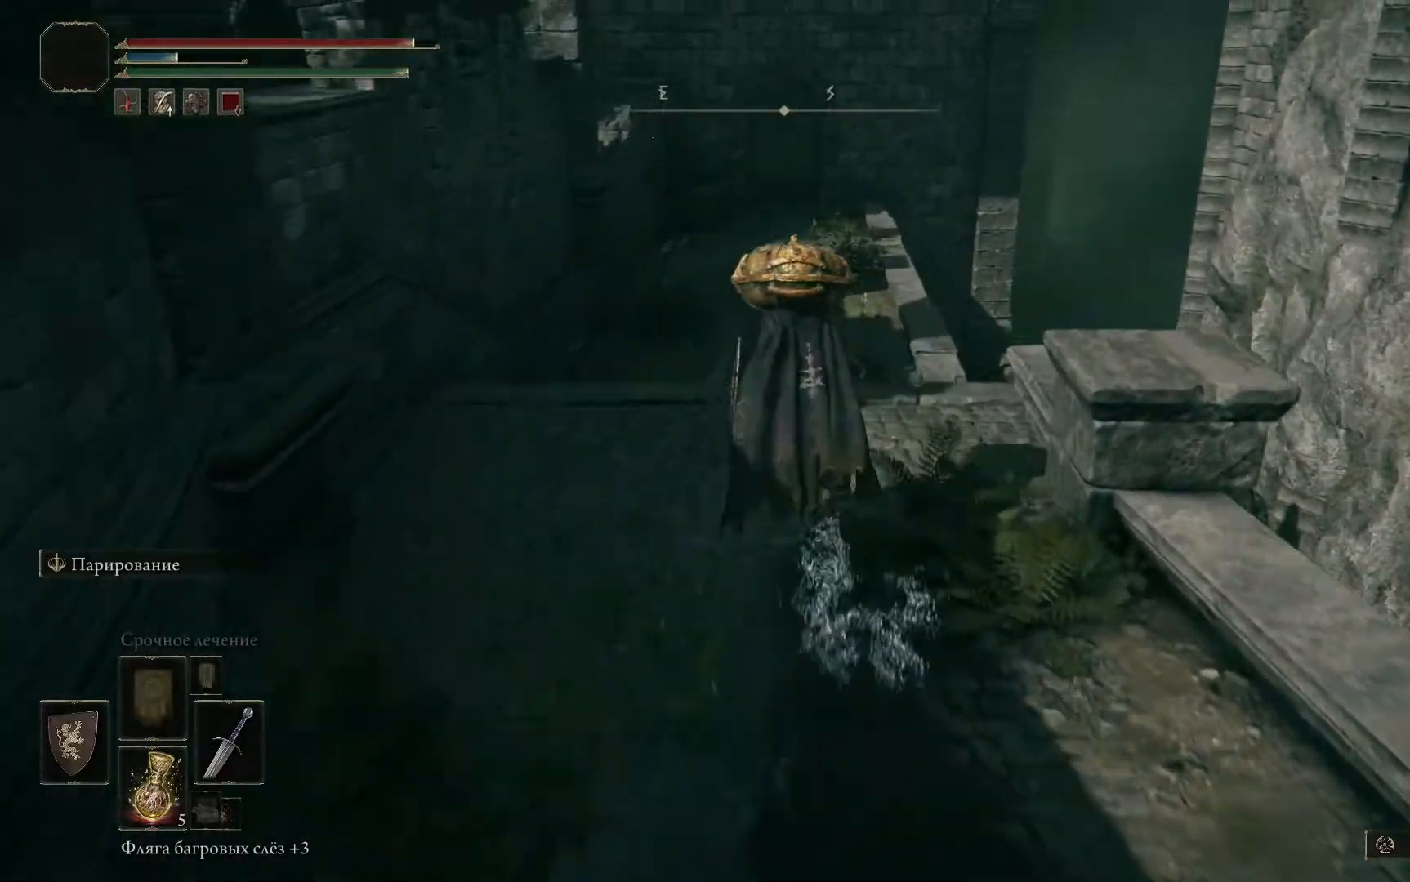
{"buttons": [], "left_stick": "center", "right_stick": "down-right", "events": [[233, "left_stick", "up-left"], [300, "left_stick", "center"], [467, "right_stick", "down-right"]]}
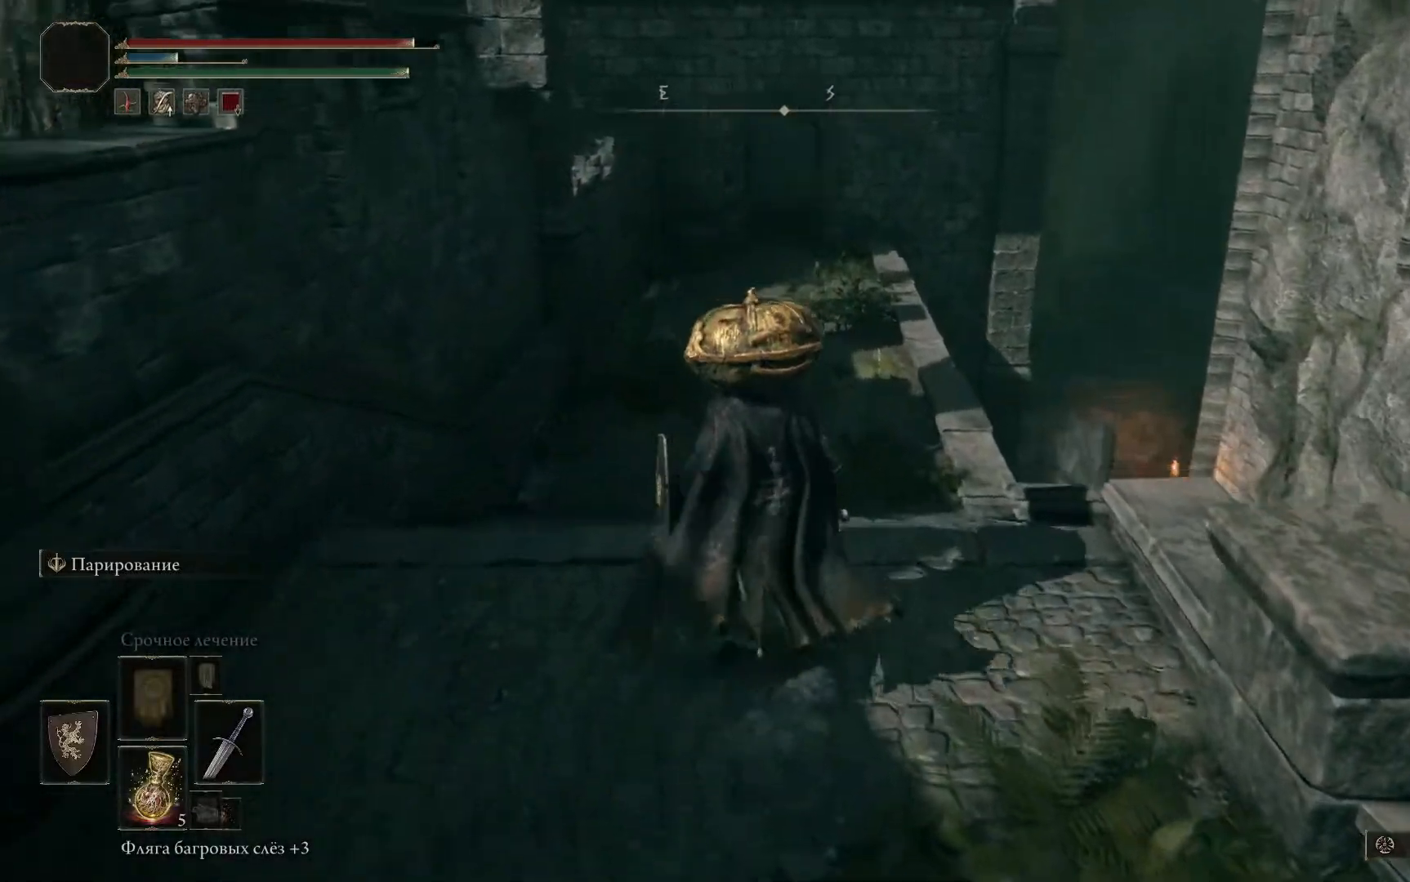
{"buttons": [], "left_stick": "center", "right_stick": "center", "events": [[217, "right_stick", "center"]]}
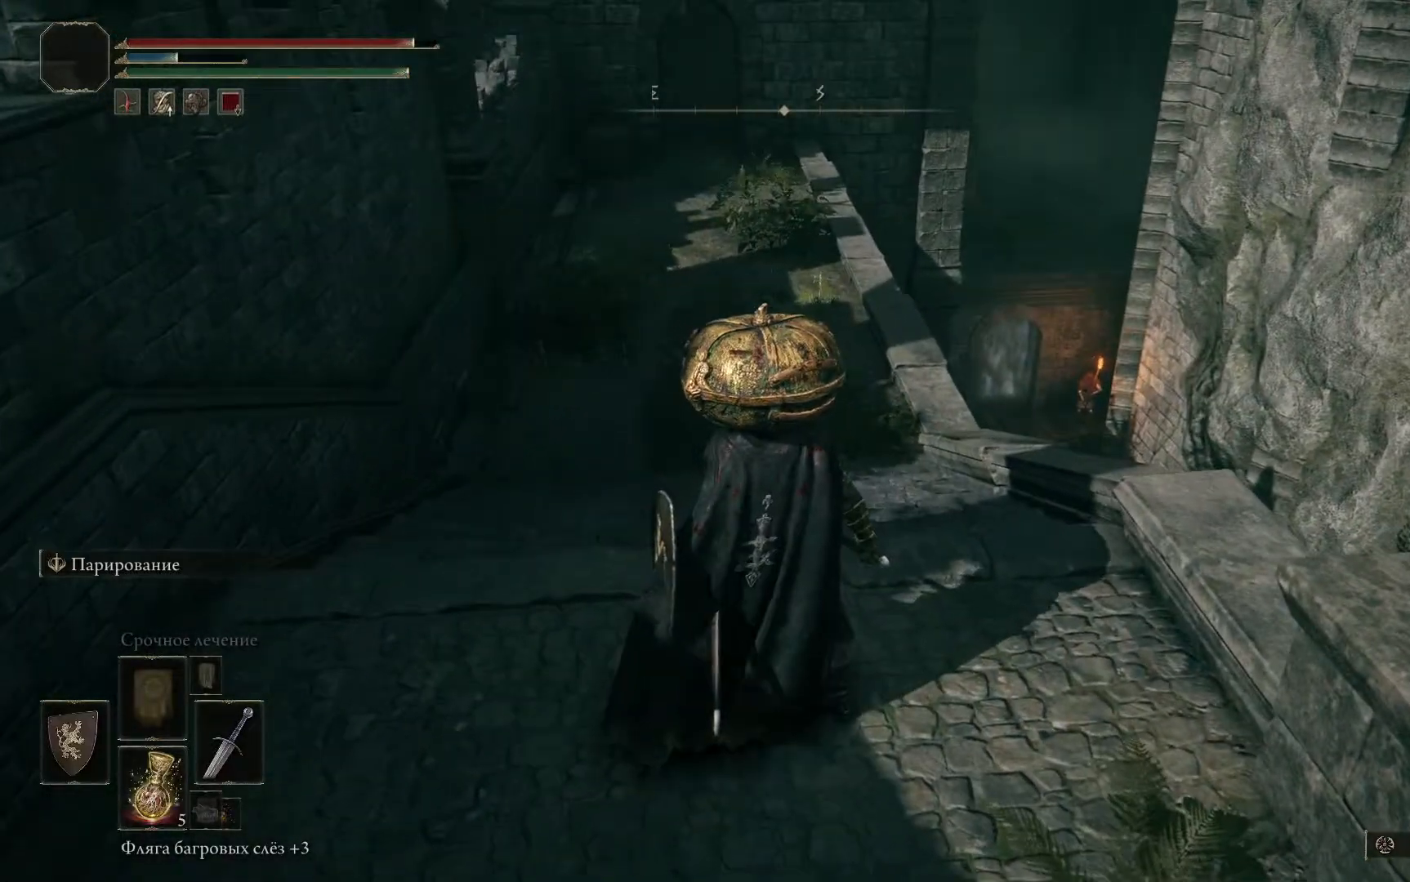
{"buttons": ["B"], "left_stick": "up-left", "right_stick": "center", "events": [[167, "left_stick", "up-left"], [367, "B", "down"]]}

■ The task
Would you please repeat all the data word for word, but without the pictures?

■ Solution to the problem
{"buttons": [], "left_stick": "center", "right_stick": "down-right", "events": [[233, "left_stick", "up-left"], [300, "left_stick", "center"], [467, "right_stick", "down-right"]]}
{"buttons": [], "left_stick": "center", "right_stick": "center", "events": [[217, "right_stick", "center"]]}
{"buttons": ["B"], "left_stick": "up-left", "right_stick": "center", "events": [[167, "left_stick", "up-left"], [367, "B", "down"]]}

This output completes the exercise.